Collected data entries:
Start of Block

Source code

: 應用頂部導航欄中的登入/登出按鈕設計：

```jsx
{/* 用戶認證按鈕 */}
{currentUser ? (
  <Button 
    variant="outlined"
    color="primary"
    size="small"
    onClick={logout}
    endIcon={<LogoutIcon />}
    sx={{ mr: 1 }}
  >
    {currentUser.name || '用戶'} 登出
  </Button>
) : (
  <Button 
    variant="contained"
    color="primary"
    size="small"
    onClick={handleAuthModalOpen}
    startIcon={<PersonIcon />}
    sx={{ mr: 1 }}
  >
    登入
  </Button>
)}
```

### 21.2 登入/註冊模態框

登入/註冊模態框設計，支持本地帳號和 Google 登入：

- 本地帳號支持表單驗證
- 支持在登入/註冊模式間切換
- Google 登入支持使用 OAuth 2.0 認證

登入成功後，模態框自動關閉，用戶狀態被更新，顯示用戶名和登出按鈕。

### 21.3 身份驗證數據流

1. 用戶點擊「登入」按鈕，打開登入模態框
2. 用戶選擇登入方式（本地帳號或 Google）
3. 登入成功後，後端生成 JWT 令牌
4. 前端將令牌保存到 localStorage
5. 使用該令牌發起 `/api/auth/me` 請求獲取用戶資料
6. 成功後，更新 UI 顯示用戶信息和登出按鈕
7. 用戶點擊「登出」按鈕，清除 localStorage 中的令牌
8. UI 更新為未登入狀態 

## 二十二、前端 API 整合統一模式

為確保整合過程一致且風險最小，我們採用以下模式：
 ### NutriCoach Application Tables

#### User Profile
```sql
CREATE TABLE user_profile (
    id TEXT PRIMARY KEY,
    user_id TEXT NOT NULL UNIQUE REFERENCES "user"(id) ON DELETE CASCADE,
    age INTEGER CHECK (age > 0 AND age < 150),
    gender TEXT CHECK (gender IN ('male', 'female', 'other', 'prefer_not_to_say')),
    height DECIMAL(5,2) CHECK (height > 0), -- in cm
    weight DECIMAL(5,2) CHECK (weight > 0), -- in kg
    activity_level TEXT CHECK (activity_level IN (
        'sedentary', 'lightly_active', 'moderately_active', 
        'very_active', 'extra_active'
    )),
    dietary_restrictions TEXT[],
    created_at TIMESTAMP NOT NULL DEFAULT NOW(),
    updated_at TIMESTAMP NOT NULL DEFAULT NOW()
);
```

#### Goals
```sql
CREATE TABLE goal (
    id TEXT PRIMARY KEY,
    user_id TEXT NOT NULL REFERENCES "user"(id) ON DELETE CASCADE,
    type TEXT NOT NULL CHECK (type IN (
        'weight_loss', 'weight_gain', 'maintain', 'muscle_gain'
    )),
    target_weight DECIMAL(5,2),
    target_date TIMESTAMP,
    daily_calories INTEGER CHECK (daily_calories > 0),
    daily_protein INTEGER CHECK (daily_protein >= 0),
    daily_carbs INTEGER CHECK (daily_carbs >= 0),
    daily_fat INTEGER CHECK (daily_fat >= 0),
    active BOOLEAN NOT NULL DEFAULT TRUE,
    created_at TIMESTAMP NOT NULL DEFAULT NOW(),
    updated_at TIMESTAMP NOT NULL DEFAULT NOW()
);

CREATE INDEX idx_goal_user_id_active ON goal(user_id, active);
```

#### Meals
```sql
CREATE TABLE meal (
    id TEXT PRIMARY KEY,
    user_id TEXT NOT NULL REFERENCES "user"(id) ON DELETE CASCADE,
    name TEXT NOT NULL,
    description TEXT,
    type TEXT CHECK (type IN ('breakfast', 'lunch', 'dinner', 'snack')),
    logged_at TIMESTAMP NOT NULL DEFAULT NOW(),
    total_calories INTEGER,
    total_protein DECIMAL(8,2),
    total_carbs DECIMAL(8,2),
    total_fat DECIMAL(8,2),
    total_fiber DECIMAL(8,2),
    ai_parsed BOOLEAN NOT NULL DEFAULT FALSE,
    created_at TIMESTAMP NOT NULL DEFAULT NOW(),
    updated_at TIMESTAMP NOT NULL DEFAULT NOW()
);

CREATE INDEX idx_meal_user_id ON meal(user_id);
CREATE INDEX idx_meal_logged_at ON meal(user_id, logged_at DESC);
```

End of Block

WHAT TO WORK ON: Copy every line of the entries above in which "onClick" occurs.

EXERCISE RESULT:
    onClick={logout}
    onClick={handleAuthModalOpen}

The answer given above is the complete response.